Era possível sim! A horrível verdade surgiu ante seus olhos
quando chegou a 50 metros da praia, desembocando da capoeira em um ponto felizmente
bem próximo da primeira torre. Não havia mais ninguém à sua espera e o escaler
havia sumido. Com o coração aos pulos continuou correndo os últimos metros até
tocar a água com os pés, enquanto firmava os olhos em direção ao mar. E aí lhe
veio a confirmação monstruosa: oscilando a umas duas centenas de metros da
orla, o escaler avançava firme na escuridão em direção ao navio. Abandonado!
-
Não adianta! Tarde demais...
Deixou-se cair ao chão. A água ia e vinha molhando-lhe corpo e roupas, a
cabeça girava-lhe ,latejando numa dor insuportável. Abandonado... Mas... por
que?!
Aqueles dois! Aqueles dois... quem?! Que coisa horrível o que tinham feito com ele! Abandonado em uma ilha quase desconhecida, pequena, inexpressiva, onde nunca vinha nenhuma embarcação. Como iria sobreviver ali? Teria ela animais perigosos? Arranjaria o que comer? E como iria se abrigar do frio e das intempéries?
Aqueles dois?! Mas quem? Quem eram os dois que armaram essa pra cima dele? Se o capitão não podia fazer nada, é porque estava recebendo dinheiro para abandoná-lo ali. Ou, quem sabe, recebera uma ordem superior, contra a qual não podia se rebelar? Talvez fosse algo assim, porque o capitão lhe havia falado aquilo e havia deixado coisas para ele, provavelmente sem conhecimento daqueles dois!
A cabeça parecia explodir, as têmporas latejando, o corpo enregelado pela água fria. Aqueles dois. Alguém acima do capitão. Era um navio mercante, acima do capitão, só o dono da frota. O dono da frota! O armador irlandês? Mas por que razão ele ia querer abandoná-lo à morte quase certa numa ilha perdida?...
Lembrou-se enfim de ir conferir o que o capitão havia deixado para ele. Precisava desesperadamente da garrafa de uísque. Para se aquecer e para sair fora de órbita por um tempo. Fugir daquele maldito pesadelo.
Caminhou até o grande caixote que agora estava conseguindo ver, colocado sobre uma das pedras grandes da praia. A tampa estava despregada. A garrafa de uísque bem em cima de tudo. Melles nào quis ver o resto, girou a tampa da garrafa e despejou boa parte do conteúdo em sua garganta rapidmente. Precisava ficar bêbado!

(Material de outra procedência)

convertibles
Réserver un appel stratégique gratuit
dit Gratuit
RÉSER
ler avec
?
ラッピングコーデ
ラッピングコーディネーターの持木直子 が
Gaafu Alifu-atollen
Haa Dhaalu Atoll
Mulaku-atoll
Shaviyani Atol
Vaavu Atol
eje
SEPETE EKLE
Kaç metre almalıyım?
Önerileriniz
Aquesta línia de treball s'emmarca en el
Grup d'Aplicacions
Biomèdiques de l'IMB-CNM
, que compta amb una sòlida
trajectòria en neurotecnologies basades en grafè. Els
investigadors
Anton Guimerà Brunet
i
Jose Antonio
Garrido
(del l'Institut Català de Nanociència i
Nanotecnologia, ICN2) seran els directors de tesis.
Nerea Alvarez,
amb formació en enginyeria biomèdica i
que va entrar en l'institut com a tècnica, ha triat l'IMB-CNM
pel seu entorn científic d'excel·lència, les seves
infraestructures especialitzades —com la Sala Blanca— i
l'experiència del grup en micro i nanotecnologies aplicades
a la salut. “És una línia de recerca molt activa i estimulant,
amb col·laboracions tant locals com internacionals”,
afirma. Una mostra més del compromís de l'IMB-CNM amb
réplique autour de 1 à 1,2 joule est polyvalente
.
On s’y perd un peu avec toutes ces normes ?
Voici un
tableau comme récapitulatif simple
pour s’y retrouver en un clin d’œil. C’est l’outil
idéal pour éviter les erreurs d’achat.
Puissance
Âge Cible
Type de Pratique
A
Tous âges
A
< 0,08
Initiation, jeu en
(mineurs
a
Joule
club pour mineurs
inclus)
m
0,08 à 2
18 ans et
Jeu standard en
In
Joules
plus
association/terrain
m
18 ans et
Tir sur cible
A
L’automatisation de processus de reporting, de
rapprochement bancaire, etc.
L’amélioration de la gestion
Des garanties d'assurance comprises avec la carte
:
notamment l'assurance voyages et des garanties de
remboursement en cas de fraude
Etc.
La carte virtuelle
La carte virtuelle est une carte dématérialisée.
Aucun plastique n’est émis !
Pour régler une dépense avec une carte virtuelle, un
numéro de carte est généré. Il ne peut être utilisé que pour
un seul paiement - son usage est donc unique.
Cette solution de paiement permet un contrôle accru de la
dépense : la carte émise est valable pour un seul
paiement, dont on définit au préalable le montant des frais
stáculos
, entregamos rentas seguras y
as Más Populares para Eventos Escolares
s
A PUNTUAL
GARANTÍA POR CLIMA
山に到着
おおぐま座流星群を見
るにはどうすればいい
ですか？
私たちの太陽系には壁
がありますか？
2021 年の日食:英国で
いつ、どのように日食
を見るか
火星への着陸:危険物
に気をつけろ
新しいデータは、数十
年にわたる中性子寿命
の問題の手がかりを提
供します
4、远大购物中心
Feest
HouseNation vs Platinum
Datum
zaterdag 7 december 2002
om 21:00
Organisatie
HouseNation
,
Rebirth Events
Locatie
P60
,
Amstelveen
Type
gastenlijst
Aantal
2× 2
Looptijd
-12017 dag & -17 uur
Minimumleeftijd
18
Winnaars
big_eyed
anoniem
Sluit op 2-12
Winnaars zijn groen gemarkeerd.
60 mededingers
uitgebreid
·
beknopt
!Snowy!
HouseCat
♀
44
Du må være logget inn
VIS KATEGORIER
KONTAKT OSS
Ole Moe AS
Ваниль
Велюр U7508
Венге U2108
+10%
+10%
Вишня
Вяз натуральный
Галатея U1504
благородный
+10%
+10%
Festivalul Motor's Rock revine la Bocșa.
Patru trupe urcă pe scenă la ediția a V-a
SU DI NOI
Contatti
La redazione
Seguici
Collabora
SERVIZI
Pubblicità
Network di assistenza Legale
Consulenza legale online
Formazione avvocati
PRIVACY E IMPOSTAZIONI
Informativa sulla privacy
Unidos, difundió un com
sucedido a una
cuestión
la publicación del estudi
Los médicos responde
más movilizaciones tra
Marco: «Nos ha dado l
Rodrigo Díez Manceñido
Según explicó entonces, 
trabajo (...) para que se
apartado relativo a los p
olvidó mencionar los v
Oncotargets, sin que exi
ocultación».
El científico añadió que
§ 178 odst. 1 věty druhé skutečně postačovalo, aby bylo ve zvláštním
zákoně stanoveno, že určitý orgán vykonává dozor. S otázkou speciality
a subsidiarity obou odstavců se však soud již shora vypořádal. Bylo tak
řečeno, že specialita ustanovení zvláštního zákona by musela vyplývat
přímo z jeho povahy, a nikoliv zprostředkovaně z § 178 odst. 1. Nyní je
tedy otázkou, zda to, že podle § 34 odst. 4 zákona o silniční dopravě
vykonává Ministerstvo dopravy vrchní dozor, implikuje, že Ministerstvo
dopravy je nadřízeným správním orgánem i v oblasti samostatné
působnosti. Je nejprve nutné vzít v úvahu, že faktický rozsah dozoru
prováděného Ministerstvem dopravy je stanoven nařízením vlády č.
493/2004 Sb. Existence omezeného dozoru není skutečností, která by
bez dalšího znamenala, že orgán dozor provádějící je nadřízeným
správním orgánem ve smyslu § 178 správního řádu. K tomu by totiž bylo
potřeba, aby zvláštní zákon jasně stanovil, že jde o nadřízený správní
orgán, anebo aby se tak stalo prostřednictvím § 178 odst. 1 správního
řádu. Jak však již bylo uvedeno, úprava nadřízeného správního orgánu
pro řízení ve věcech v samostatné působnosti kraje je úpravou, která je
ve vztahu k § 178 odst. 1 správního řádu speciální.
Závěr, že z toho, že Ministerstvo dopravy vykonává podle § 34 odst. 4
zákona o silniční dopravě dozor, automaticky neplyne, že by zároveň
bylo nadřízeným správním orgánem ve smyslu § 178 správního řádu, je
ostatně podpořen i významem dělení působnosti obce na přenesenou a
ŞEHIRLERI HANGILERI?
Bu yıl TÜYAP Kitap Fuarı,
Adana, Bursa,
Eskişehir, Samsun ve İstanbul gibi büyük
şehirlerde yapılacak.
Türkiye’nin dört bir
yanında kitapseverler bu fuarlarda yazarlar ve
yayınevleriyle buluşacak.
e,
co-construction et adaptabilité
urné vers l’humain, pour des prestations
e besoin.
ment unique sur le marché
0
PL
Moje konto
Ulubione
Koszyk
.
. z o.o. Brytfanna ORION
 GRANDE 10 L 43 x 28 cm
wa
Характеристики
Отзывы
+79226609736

Foi quando ia depositar a garrafa no mesmo lugar, mecanicamente, dentro do caixote, que viu o pedaço de papel dobrado. Apanhou-o e, desdobrando-o, leu o conteúdo:
"Professor Melles,
Tem uns caras armados aqui com a tripulação, eu vi quando eles levaram o capitão para a cabine e encostaram uma arma na barriga dele. E aí dei a volta para poder ouvir pela escotilha. O chefe deu ordem para deixarem o senhor na ilha, professor. O chefe, o dono do navio. O cara da arma mencionou uma tal de Nancy, tenho certeza, disse que é amante do chefe; e que é sua mulher, professor! Falou também que ela é que teve a idéia, para se livrar do senhor e ficar com tudo o que é de vocês.
Se esse for mesmo o nome da sua mulher, então o senhor já fica sabendo o que aconteceu. Eu sinto muito, não posso fazer nada, eu sou tão covarde quanto o capitão. Os caras têm jeito de matadores profissionais. Mas, ao menos, estou lhe escrevendo isto, é o mínimo que eu posso fazer. É claro que eu não assino meu nome, Se o senhor estiver abandonado agora, então eu lhe desejo boa sorte aí na ilha. Deus lhe proteja e guarde! Ah, eu deixei uma caixa de pilhas para lanterna e outra de pilhas para rádio. Tomara que lhe ajudem e durem bastante. É que eu roubei um rádio de ondas curtas do almoxarifado. Vai ser muito bom para o senhor."
Nancy! Nancy! ELA havia tido a ideia de se livrar dele desse jeito absurdo e covarde?! Nancy, amante do armador irlandês?!